## Activity
Reproduce the entries verbatim; no pictures.
Input data: Begin
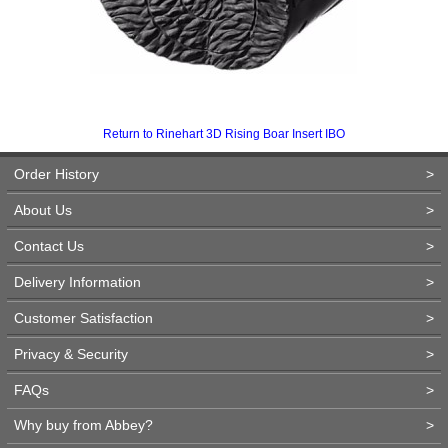
Return to Rinehart 3D Rising Boar Insert IBO
Order History
>
About Us
>
Contact Us
>
Delivery Information
>
Customer Satisfaction
>
Privacy & Security
>
FAQs
>
Why buy from Abbey?
>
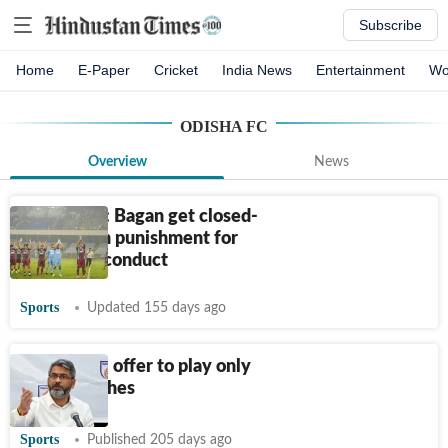
Subscribe
Home
E-Paper
Cricket
India News
Entertainment
Wo
ODISHA FC
Overview
News
First in ISL: Bagan get closed-
door match punishment for
crowd misconduct
Sports
Updated 155 days ago
Inter Kashi offer to play only
away matches
Sports
Published 205 days ago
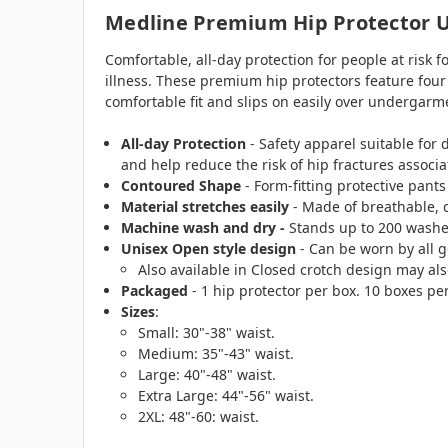
Medline Premium Hip Protector U
Comfortable, all-day protection for people at risk f
illness. These premium hip protectors feature four 
comfortable fit and slips on easily over undergarm
All-day Protection
- Safety apparel suitable fo
and help reduce the risk of hip fractures associa
Contoured Shape
- Form-fitting protective pants 
Material stretches easily
- Made of breathable, c
Machine wash and dry -
Stands up to 200 washe
Unisex Open style design
- Can be worn by all 
Also available in Closed crotch design may al
Packaged
- 1 hip protector per box. 10 boxes pe
Sizes
:
Small: 30"-38" waist.
Medium: 35"-43" waist.
Large: 40"-48" waist.
Extra Large: 44"-56" waist.
2XL: 48"-60: waist.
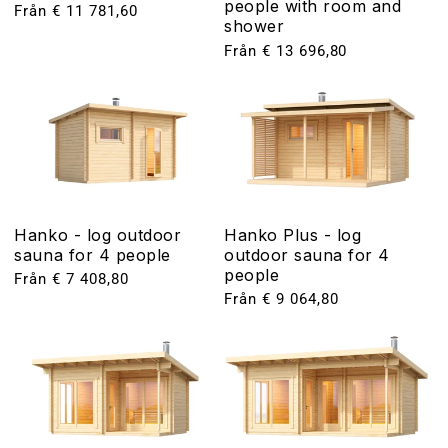
people with room and
Ordinarie
Från € 11 781,60
shower
pris
Ordinarie
Från € 13 696,80
pris
Hanko - log outdoor
Hanko Plus - log
sauna for 4 people
outdoor sauna for 4
people
Ordinarie
Från € 7 408,80
pris
Ordinarie
Från € 9 064,80
pris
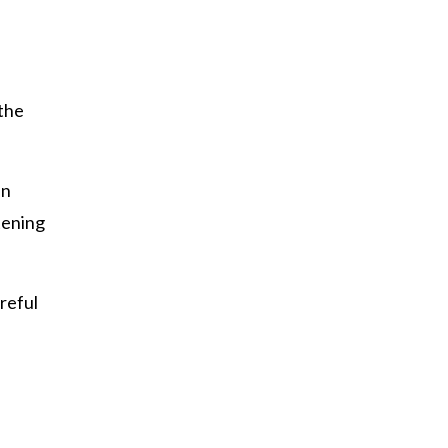
 the
an
tening
reful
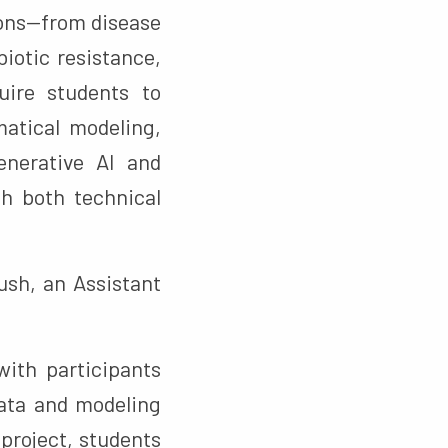
ions—from disease
iotic resistance,
uire students to
matical modeling,
nerative AI and
h both technical
sh, an Assistant
ith participants
data and modeling
project, students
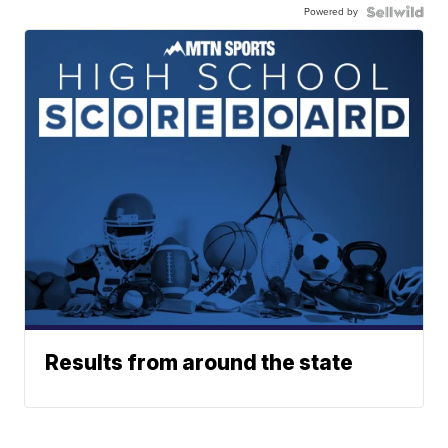
Powered by
Results from around the state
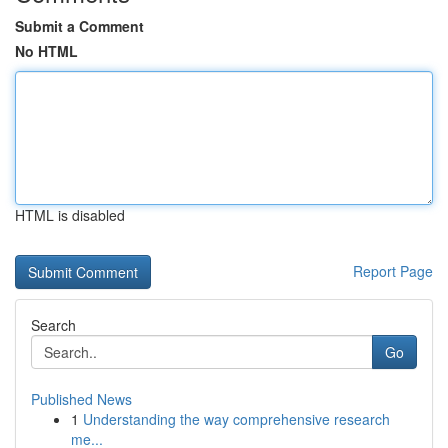
Submit a Comment
No HTML
HTML is disabled
Report Page
Search
Go
Published News
1
Understanding the way comprehensive research
me...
Input data: End
## Response for this exercise
Return to Rinehart 3D Rising Boar Insert IBO
Order History
>
About Us
>
Contact Us
>
Delivery Information
>
Customer Satisfaction
>
Privacy & Security
>
FAQs
>
Why buy from Abbey?
>
Subscribe
Home
E-Paper
Cricket
India News
Entertainment
Wo
ODISHA FC
Overview
News
First in ISL: Bagan get closed-
door match punishment for
crowd misconduct
Sports
Updated 155 days ago
Inter Kashi offer to play only
away matches
Sports
Published 205 days ago
Medline Premium Hip Protector U
Comfortable, all-day protection for people at risk f
illness. These premium hip protectors feature four 
comfortable fit and slips on easily over undergarm
All-day Protection
- Safety apparel suitable fo
and help reduce the risk of hip fractures associa
Contoured Shape
- Form-fitting protective pants 
Material stretches easily
- Made of breathable, c
Machine wash and dry -
Stands up to 200 washe
Unisex Open style design
- Can be worn by all 
Also available in Closed crotch design may al
Packaged
- 1 hip protector per box. 10 boxes pe
Sizes
:
Small: 30"-38" waist.
Medium: 35"-43" waist.
Large: 40"-48" waist.
Extra Large: 44"-56" waist.
2XL: 48"-60: waist.
people with room and
Ordinarie
Från € 11 781,60
shower
pris
Ordinarie
Från € 13 696,80
pris
Hanko - log outdoor
Hanko Plus - log
sauna for 4 people
outdoor sauna for 4
people
Ordinarie
Från € 7 408,80
pris
Ordinarie
Från € 9 064,80
pris
 the
an
tening
reful
ions—from disease
iotic resistance,
uire students to
matical modeling,
nerative AI and
h both technical
sh, an Assistant
ith participants
data and modeling
project, students
Powered by
Results from around the state
Submit a Comment
No HTML
HTML is disabled
Report Page
Search
Go
Published News
1
Understanding the way comprehensive research
me...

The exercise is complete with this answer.